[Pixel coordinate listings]
---

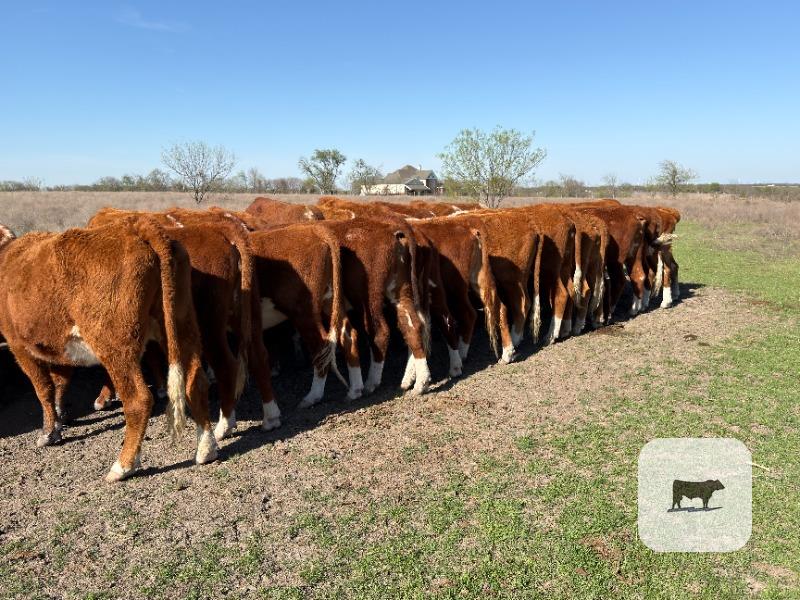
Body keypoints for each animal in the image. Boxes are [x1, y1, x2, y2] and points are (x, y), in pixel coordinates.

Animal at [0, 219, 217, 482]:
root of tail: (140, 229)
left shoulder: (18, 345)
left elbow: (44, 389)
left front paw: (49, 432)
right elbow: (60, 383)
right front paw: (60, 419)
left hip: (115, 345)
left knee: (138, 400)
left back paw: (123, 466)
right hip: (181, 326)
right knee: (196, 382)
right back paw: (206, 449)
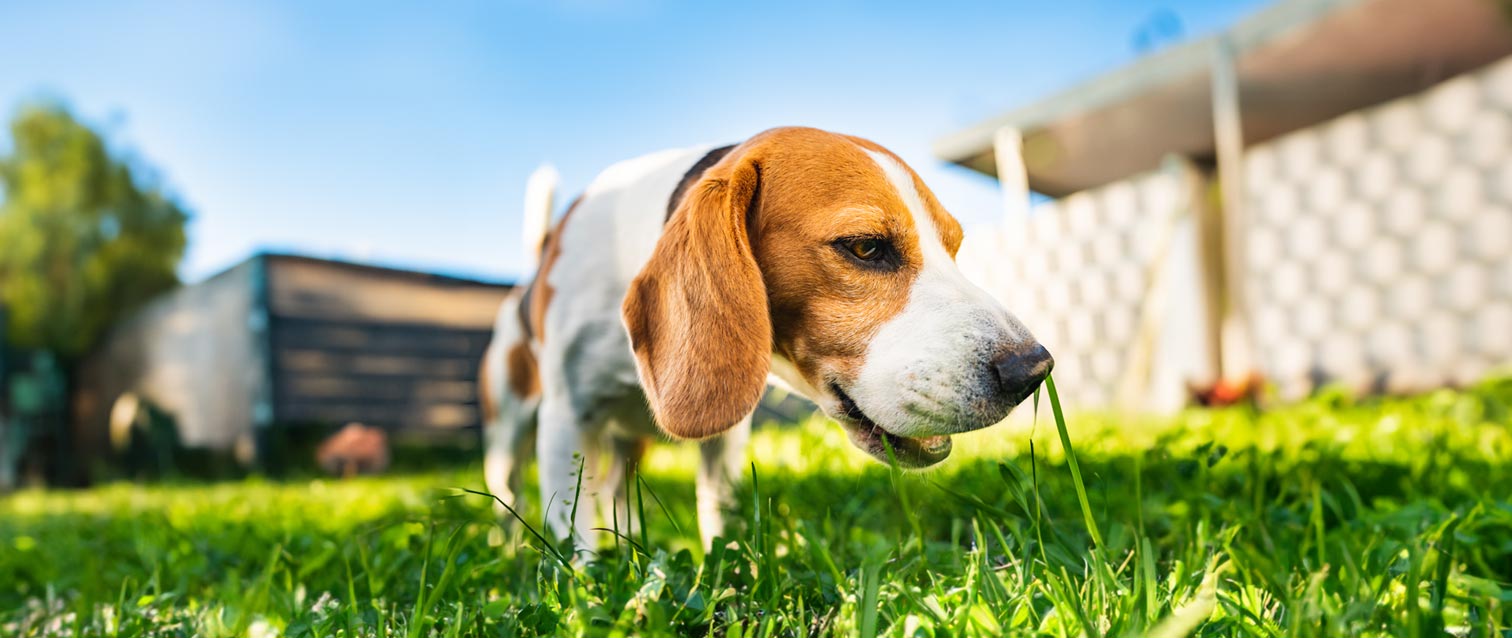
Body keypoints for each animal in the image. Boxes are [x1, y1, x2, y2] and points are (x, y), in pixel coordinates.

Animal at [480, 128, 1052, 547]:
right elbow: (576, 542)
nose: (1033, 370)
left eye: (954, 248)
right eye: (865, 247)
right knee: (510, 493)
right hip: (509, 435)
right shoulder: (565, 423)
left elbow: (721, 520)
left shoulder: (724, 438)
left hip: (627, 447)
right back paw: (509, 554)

---

* REQUIREMENT *
Print the records verbatim, without pictures.

* RESPONSE TO THE TASK *
Body keypoints for each animal in the image. Boxes are [x1, y1, x2, y2] and points are (x, y), in pixel coordinates.

Animal at [0, 219, 217, 482]:
root of tail: (140, 229)
left shoulder: (18, 345)
left elbow: (44, 389)
left front paw: (49, 432)
right elbow: (60, 383)
right front paw: (60, 419)
left hip: (115, 345)
left knee: (138, 400)
left back paw: (123, 466)
right hip: (181, 326)
right knee: (196, 382)
right back paw: (206, 449)
Body keypoints for each animal in the image. Boxes are [x1, y1, x2, y2] and points are (x, y), in pixel coordinates.

Animal at [480, 128, 1052, 547]:
right elbow: (576, 542)
nose: (1033, 370)
left eye: (954, 248)
right eye: (865, 247)
right knee: (510, 493)
right hip: (509, 435)
right shoulder: (565, 423)
left elbow: (721, 520)
left shoulder: (724, 438)
left hip: (627, 447)
right back paw: (509, 554)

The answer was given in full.